Analyst Ratings February 12, 2026

Citizens Cuts Pegasystems Target to $58 Citing Slower Growth, Keeps Outperform Rating

Analyst reaction follows mixed fourth-quarter 2025 results that beat expectations but showed signs of deceleration

By Avery Klein PEGA
Citizens Cuts Pegasystems Target to $58 Citing Slower Growth, Keeps Outperform Rating
PEGA

Citizens lowered its price objective on Pegasystems to $58 from $78 while retaining a Market Outperform rating after the company’s fourth-quarter 2025 results. Pegasystems beat consensus on revenue and non-GAAP EPS, and reported rising annual contract value and stronger-than-expected free cash flow, but a modest slowdown in constant-currency growth and a sharp share-price drop prompted analyst reevaluation. Barclays separately upgraded the stock to Overweight with a $48 target, highlighting the company's role in complex business process software.

Key Points

  • Citizens lowered its Pegasystems price target to $58 from $78 but maintained a Market Outperform rating.
  • Pegasystems beat consensus with $0.76 non-GAAP EPS and $504 million in revenue; total annual contract value rose to $1.608 billion.
  • Despite beats, constant-currency ARR growth decelerated to 13.8% from 14.1%, and the stock fell about 12% after the results.

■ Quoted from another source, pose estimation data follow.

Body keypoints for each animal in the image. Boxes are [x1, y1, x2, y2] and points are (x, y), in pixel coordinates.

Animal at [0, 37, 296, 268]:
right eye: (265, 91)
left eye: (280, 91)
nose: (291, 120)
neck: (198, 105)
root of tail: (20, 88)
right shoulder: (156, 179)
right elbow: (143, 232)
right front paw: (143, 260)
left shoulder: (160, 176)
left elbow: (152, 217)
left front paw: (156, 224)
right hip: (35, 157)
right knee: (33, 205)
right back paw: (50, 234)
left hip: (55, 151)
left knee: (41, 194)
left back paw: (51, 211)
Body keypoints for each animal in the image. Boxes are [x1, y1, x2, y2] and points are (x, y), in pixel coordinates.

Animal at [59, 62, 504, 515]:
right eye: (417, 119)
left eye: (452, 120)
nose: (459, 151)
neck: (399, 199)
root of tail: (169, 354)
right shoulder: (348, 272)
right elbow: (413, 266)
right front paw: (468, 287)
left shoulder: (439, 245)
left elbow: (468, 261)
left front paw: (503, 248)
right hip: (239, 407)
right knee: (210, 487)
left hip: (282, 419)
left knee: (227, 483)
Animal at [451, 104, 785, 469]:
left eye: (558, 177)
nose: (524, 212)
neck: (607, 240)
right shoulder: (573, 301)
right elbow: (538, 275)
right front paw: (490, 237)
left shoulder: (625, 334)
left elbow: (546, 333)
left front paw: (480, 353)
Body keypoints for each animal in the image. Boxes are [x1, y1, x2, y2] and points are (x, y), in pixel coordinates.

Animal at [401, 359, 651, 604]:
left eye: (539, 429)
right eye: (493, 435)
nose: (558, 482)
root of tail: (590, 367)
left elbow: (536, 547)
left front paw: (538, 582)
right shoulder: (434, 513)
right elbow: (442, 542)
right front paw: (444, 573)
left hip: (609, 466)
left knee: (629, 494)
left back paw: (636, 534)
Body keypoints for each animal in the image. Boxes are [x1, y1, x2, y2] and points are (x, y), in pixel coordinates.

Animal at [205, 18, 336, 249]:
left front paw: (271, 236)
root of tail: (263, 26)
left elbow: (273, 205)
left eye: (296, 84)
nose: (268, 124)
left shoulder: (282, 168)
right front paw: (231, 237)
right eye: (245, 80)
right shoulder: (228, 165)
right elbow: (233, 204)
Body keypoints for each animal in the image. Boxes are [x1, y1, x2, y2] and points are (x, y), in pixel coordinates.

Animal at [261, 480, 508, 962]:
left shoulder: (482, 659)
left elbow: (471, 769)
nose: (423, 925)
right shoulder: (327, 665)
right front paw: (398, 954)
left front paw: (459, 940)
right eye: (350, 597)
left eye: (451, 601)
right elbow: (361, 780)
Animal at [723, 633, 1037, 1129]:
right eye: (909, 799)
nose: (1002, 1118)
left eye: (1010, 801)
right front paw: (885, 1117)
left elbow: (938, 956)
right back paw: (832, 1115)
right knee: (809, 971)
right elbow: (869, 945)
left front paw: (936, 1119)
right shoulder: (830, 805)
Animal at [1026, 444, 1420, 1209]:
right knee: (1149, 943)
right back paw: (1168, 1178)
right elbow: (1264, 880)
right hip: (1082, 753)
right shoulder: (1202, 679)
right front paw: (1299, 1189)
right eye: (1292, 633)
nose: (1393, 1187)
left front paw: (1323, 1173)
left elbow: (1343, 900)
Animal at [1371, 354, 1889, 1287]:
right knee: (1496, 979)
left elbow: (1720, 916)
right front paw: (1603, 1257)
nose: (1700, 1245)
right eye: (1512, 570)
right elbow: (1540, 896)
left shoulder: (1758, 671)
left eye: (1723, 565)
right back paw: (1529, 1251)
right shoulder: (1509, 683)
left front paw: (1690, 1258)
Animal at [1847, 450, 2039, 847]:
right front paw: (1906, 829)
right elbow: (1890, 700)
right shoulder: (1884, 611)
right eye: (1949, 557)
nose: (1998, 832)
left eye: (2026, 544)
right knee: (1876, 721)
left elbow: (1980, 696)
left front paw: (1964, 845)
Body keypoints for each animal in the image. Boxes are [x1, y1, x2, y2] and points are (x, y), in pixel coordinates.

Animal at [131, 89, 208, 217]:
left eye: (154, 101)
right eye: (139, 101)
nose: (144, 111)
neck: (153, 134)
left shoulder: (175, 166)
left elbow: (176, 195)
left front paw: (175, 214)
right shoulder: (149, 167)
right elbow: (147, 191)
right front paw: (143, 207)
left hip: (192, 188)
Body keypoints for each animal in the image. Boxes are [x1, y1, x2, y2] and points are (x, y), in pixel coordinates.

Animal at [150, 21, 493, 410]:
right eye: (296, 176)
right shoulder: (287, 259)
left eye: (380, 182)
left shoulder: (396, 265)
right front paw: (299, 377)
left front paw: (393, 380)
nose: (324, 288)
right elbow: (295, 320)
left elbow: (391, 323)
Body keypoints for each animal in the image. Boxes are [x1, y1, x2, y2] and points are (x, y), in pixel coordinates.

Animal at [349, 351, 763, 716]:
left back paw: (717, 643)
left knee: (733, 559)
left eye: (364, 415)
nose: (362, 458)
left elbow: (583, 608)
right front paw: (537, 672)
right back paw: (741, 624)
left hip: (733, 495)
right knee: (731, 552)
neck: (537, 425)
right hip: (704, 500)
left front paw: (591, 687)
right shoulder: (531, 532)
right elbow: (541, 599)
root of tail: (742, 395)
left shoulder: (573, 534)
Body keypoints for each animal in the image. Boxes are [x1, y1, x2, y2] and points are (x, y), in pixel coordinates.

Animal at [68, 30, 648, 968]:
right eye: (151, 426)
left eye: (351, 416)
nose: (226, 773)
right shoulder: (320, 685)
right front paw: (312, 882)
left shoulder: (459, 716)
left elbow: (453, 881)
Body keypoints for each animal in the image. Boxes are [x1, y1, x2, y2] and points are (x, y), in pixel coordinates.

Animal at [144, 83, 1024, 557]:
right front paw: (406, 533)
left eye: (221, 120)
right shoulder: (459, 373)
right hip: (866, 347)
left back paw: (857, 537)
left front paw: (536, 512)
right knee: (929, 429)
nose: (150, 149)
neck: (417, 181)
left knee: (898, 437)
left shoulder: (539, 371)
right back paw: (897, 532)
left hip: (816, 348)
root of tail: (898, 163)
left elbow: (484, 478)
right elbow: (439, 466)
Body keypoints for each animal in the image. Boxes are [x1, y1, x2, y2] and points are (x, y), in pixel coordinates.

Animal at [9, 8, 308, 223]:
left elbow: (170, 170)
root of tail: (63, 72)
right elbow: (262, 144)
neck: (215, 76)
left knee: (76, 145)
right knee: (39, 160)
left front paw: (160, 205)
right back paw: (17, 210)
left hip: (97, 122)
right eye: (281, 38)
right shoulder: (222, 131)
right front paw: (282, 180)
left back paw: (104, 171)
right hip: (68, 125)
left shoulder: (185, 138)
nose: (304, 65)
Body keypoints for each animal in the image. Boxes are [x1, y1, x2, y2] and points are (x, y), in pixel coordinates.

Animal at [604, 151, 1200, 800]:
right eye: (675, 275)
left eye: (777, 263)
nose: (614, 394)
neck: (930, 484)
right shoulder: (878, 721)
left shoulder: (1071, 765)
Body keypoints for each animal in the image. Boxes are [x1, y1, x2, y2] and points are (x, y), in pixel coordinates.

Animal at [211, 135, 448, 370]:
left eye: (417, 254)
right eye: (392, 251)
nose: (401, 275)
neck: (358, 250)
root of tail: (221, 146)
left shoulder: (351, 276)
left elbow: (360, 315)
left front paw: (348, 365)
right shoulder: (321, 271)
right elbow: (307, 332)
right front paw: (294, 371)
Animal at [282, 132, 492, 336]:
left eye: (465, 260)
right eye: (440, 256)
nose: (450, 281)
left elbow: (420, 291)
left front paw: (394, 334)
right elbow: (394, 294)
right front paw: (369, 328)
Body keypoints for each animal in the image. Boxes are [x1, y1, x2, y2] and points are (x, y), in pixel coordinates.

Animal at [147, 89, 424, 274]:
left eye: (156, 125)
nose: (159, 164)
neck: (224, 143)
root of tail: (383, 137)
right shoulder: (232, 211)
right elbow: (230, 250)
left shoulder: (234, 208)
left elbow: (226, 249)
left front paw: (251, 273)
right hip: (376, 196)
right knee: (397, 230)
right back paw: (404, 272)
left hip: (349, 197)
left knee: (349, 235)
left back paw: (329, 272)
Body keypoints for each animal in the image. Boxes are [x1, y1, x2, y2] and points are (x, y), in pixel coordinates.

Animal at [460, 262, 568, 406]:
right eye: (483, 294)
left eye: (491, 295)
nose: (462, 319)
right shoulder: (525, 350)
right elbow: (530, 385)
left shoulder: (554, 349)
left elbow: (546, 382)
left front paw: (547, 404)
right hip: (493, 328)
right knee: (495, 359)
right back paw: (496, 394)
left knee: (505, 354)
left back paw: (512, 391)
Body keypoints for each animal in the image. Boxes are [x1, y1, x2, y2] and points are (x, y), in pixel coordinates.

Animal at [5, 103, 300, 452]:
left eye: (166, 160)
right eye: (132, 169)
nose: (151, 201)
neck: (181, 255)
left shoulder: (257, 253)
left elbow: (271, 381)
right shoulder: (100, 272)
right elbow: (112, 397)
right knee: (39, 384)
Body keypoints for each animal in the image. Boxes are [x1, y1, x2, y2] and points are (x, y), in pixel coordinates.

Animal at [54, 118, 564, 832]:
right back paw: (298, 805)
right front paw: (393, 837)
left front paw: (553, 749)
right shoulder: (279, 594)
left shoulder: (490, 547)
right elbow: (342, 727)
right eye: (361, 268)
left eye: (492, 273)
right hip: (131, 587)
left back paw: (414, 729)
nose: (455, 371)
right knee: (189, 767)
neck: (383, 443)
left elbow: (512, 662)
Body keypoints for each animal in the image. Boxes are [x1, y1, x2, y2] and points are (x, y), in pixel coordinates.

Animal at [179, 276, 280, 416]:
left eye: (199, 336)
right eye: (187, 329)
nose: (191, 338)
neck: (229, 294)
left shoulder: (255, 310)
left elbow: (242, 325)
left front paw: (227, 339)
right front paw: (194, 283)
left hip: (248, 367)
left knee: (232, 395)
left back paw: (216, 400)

Citizens reduced its price target on Pegasystems Inc. to $58.00 from $78.00 on Thursday, but kept a Market Outperform rating on the enterprise software vendor.

The adjustment follows Pegasystems’ fourth-quarter 2025 earnings report, released Tuesday after the market close, which produced results that outpaced analyst forecasts but revealed some signs of slowing momentum.

Pega reported non-GAAP earnings per share of $0.76, slightly above the Street expectation of $0.73. Revenue came in at $504 million versus a consensus figure of $492 million, representing about 3% year-over-year growth.

Annual contract value for the company reached $1.608 billion, topping the $1.573 billion consensus and marking a 17% increase from a year earlier. On a constant-currency basis, however, ARR growth slowed to 13.8%, down from 14.1% in the prior quarter.

Free cash flow was stronger than expected as well, with Pegasystems generating $152 million against a consensus estimate of $111 million. Despite those upside surprises on earnings, revenue and cash generation, the stock tumbled roughly 12% immediately after the earnings release, widening its year-to-date decline to around 36% while the Russell 3000 has risen approximately 2% over the same period.

In a separate move, Barclays raised its rating on Pegasystems from Equalweight to Overweight and set a $48.00 price target. Barclays cited the company’s competitive position in complex business process software and said the segment is unlikely to see significant disruption from generative AI in the foreseeable future.

The mix of upside beats and signs of deceleration appears to have driven divergent analyst responses: Citizens trimmed its target substantially but held to a Market Outperform stance, while Barclays upgraded its view and set a lower target than Citizens’ revised level. The market reaction suggests investors prioritized the company’s moderating growth trend and the immediate earning-period volatility over the topline and cash-flow beats.


Market implications

  • The reaction highlights investor sensitivity to growth trajectory and quarter-to-quarter deceleration even when headline earnings and cash flow beat expectations.
  • Analyst positioning remains mixed, with at least one firm raising its rating while another reduced its price objective and retained an outperform view.
  • Enterprise software and broader software sector sentiment may be affected by how investors interpret growth deceleration versus cash flow strength.

Risks

  • Decelerating constant-currency growth could pressure future revenue momentum and investor confidence - impacts enterprise software and tech sector sentiment.
  • Sharp share-price declines despite beating estimates highlight the risk of volatility and negative market reaction to growth signals - impacts equity investors and stock performance.
  • Divergent analyst views and differing price targets introduce uncertainty about near-term valuation and investor expectations for the company.